[Records: pictures with their source code]
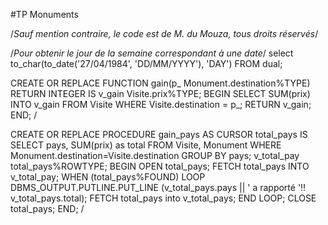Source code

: #TP Monuments

/*Sauf mention contraire, le code est de M. du Mouza, tous droits réservés*/

/*Pour obtenir le jour de la semaine correspondant à une date*/
select to_char(to_date('27/04/1984', 'DD/MM/YYYY'), 'DAY') FROM dual;


CREATE OR REPLACE FUNCTION gain(p_ Monument.destination%TYPE) RETURN INTEGER IS
  v_gain Visite.prix%TYPE;
BEGIN
  SELECT SUM(prix) INTO v_gain
  FROM Visite
  WHERE Visite.destination = p_;
  RETURN v_gain;
END;
/

CREATE OR REPLACE PROCEDURE gain_pays AS
CURSOR total_pays IS
  SELECT pays, SUM(prix) as total
  FROM Visite, Monument
  WHERE Monument.destination=Visite.destination
  GROUP BY pays;
v_total_pay total_pays%ROWTYPE;
BEGIN
  OPEN total_pays;
  FETCH total_pays INTO v_total_pay;
  WHEN (total_pays%FOUND)
  LOOP
    DBMS_OUTPUT.PUTLINE.PUT_LINE (v_total_pays.pays || ' a rapporté '!! v_total_pays.total);
    FETCH total_pays into v_total_pays;
  END LOOP;
  CLOSE total_pays;
END;
/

- Request: Reproduce the source text of every record above verbatim, omitting the pictures.

- Result for this task:
Source code

: #TP Monuments

/*Sauf mention contraire, le code est de M. du Mouza, tous droits réservés*/

/*Pour obtenir le jour de la semaine correspondant à une date*/
select to_char(to_date('27/04/1984', 'DD/MM/YYYY'), 'DAY') FROM dual;


CREATE OR REPLACE FUNCTION gain(p_ Monument.destination%TYPE) RETURN INTEGER IS
  v_gain Visite.prix%TYPE;
BEGIN
  SELECT SUM(prix) INTO v_gain
  FROM Visite
  WHERE Visite.destination = p_;
  RETURN v_gain;
END;
/

CREATE OR REPLACE PROCEDURE gain_pays AS
CURSOR total_pays IS
  SELECT pays, SUM(prix) as total
  FROM Visite, Monument
  WHERE Monument.destination=Visite.destination
  GROUP BY pays;
v_total_pay total_pays%ROWTYPE;
BEGIN
  OPEN total_pays;
  FETCH total_pays INTO v_total_pay;
  WHEN (total_pays%FOUND)
  LOOP
    DBMS_OUTPUT.PUTLINE.PUT_LINE (v_total_pays.pays || ' a rapporté '!! v_total_pays.total);
    FETCH total_pays into v_total_pays;
  END LOOP;
  CLOSE total_pays;
END;
/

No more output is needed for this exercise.